Dass Sahle nicht gerne abriss, daraus macht er keinen Hehl. Er mochte den Sinn anfangs nicht so recht einsehen. Aber unter dem sanften Druck des fördernden Ministeriums entstand ein luftig-grünes, ein gepflegtes Viertel, das heute wieder beliebt ist, sowohl bei jungen, einkommensschwachen Familien als auch bei älteren Menschen. „Sie wissen, dass sie in ihrem Umfeld bleiben können, auch wenn sie alt und pflegebedürftig sind“, erklärt Sahle.

Der durch den Abriss entstandene Innenhof der St.-Adelheid-Kirche
Der durch den Abriss entstandene Innenhof der St.-Adelheid-Kirche © WAZ FotoPool/ Ralf Rottmann

Die Geldener Kirche wurde teils abgerissen

Keine zehn Jahre älter als die ehemaligen Wohnklötze von Neumühl ist die St.-Adelheid-Kirche im niederrheinischen Geldern. Ein Prachtbau war das einmal, denkmalgeschützt noch dazu. Ein Zeltdach, das über einem riesigen Mosaikfenster zu schweben schien. Aber zwei Kirchen waren für die schrumpfende Gemeinde St. Maria Magdalena eine zu viel. Also wurde umgebaut.

Im Eingangsbereich ließ man Dach und Fenster stehen ebenso wie den Altarraum. Der Rest wurde abgerissen, rechts und links durch backsteinerne Neubauten ersetzt.

Entstanden ist ein architektonisch interessanter Wohnkomplex, mit Altenpflege in sechs Hausgemeinschaften und 28 barrierefreien Wohnungen. Hier leben ältere Menschen und solche mit Handicaps, Singles und Paare, die, wenn sie es benötigen, auch die ambulante Hilfe der im Erdgeschoss pflegenden Caritas in Anspruch nehmen können. Das Ganze mitten in Geldern, mitten im Leben, also alles andere als an den Rand gedrängt.

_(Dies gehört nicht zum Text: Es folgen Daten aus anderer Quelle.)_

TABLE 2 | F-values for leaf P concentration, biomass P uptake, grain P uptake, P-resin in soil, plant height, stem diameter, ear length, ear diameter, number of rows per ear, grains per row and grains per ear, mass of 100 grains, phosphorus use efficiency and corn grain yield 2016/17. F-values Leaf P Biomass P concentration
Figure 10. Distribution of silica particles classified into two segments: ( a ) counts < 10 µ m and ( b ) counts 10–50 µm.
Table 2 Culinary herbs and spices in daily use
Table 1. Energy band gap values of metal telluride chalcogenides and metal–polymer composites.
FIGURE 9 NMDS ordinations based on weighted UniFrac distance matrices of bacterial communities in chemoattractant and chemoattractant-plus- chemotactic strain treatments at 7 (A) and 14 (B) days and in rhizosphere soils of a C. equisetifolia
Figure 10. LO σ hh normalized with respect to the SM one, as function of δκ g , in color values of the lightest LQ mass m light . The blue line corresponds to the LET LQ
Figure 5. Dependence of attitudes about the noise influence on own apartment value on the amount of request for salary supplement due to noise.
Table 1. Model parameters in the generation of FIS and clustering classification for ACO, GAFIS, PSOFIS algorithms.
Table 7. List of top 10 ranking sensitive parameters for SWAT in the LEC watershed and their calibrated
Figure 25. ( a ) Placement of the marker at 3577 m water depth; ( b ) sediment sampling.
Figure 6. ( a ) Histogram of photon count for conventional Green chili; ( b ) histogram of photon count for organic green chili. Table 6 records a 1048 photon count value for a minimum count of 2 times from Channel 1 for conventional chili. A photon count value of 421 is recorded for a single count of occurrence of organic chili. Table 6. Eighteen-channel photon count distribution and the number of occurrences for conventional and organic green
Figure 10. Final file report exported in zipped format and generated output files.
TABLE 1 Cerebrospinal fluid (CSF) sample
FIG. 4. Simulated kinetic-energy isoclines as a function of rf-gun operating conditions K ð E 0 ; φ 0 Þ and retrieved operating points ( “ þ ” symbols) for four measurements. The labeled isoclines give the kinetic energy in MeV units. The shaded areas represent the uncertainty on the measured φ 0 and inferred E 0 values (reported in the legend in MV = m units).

Der Kevelaer Klostergarten.
Der Kevelaer Klostergarten. © WAZ FotoPool/ Ralf Rottmann

Der Kevelaer Klostergarten

Noch integrativer geht es allenfalls im Kevelaerer Klostergarten zu, dort, wo Frau Thomas wohl noch immer ihre Runden dreht. In dem Klosterbau der 60er-Jahre gibt es wirklich alles von Eigentumswohnungen über öffentlich geförderte Mietwohnungen für junge Familien und die betreuten WGs für Demenzkranke bis zum Hotel.

300 Menschen wohnen hier inzwischen. Der anfänglich angebotene Fahrdienst von Zivildienstleistenden für die Senioren erwies sich bald als überflüssig. Junge und Alte helfen sich. Beim Einkauf wie beim Babysitten.